• **Exercise set**:
- a) In the forum reply about tax rates, what does the first bullet point of the criticized article state?
- b) Duplicate the stretch of the forum reply about tax rates from "At best, you're" through "and demonstrably inaccurate.".

• **Document extract**:
For which you accused me of only looking at statutory rates and not effective rates.I think you owe another appology. 

No, I absolutely don't. 

 

Your article is titled:

"3 HUGE Economic Misceonceptions from Election Season"

Emphasis mine. 

 

Your first bullet point reads:

"Lower Taxes Lead to Economic Growth."

Hence, your article makes an explicit case that there's no evidence that lower taxes lead to higher economic growth.  Your case is made by citing a lack of evidence between nominal tax rates and GDP growth. 

 

You allude to effective tax rates at the end, almost as an afterthought.  But even that misses the point. A narrow tax on cigarette and alcohol sales is different than an expensive tax that hits all income. And you still ignore any sort of realistic measure of "tax burden" and how that might impact economic growth.

So basically, you make a dramatic declaration that taxes don't impact growth, based on data that you yourself admit couldn't possibly measure that.  You then suggest that there might be other data (effective tax rates) that is more meaningful.  But if that's the case, why even bother writing an article about the great "economic myth" that "low taxes result in higher growth"? 

At best, you're being extremely misleading here and using a sensationalistic argument to drum up page views. At worse, your argument is lazy and demonstrably inaccurate.

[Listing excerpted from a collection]
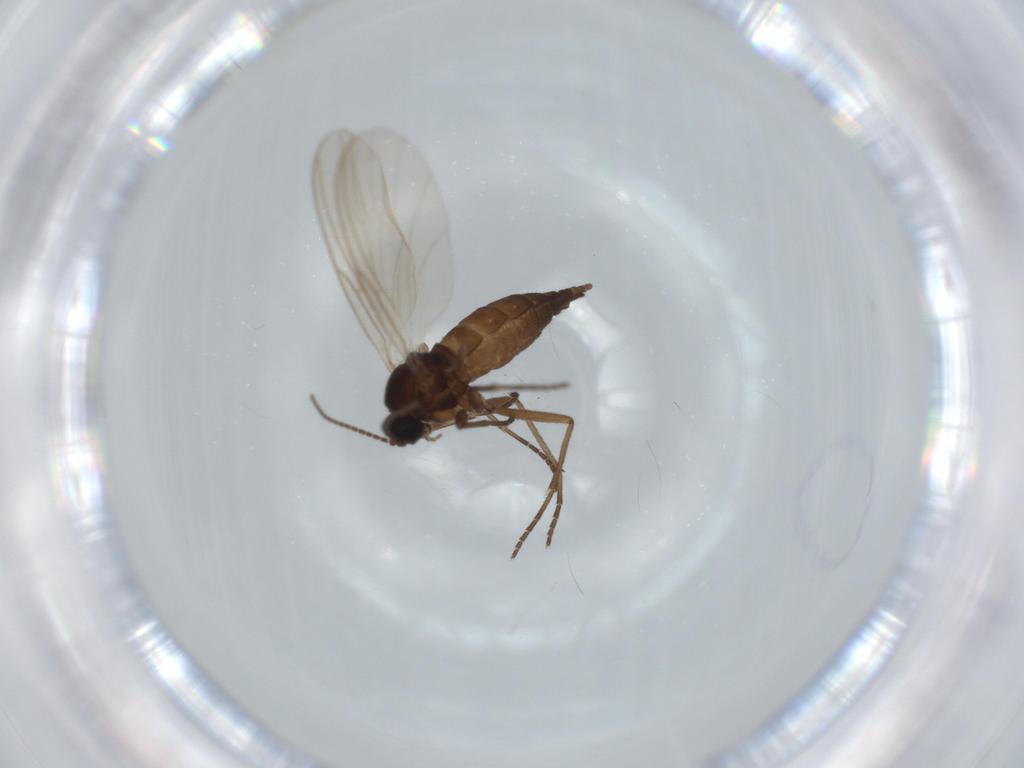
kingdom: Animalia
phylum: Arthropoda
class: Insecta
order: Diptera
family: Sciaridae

...

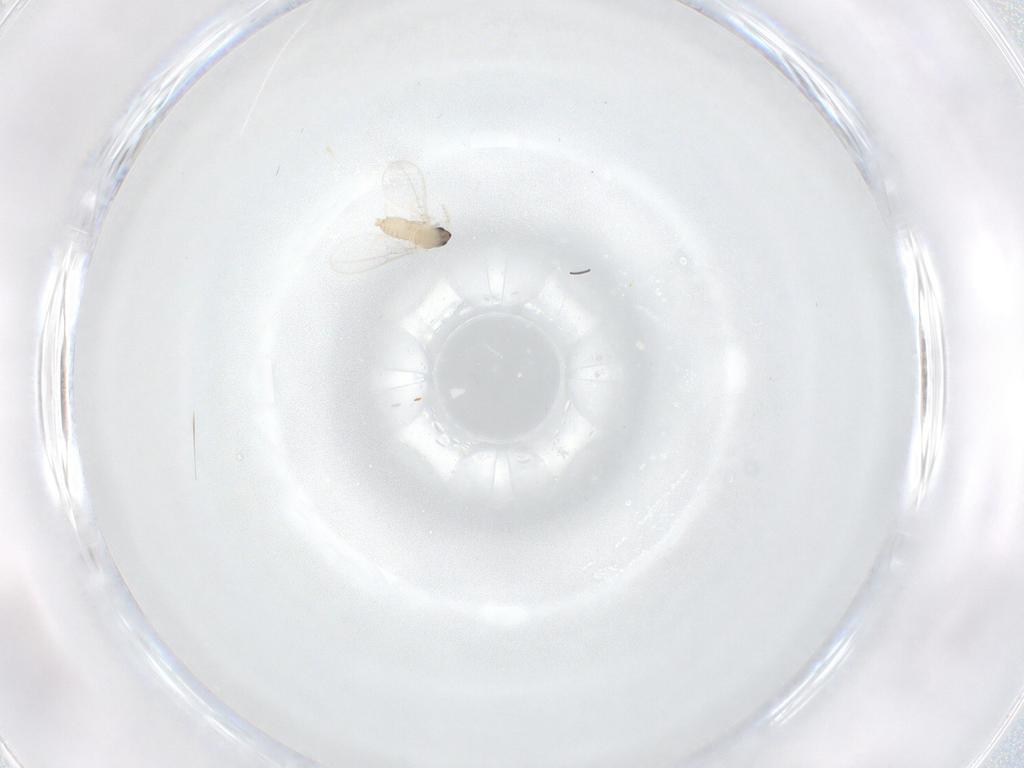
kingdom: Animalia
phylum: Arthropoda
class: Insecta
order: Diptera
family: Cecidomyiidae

• **Complete answers**:
- a) "Lower Taxes Lead to Economic Growth."

- b)
At best, you're being extremely misleading here and using a sensationalistic argument to drum up page views. At worse, your argument is lazy and demonstrably inaccurate.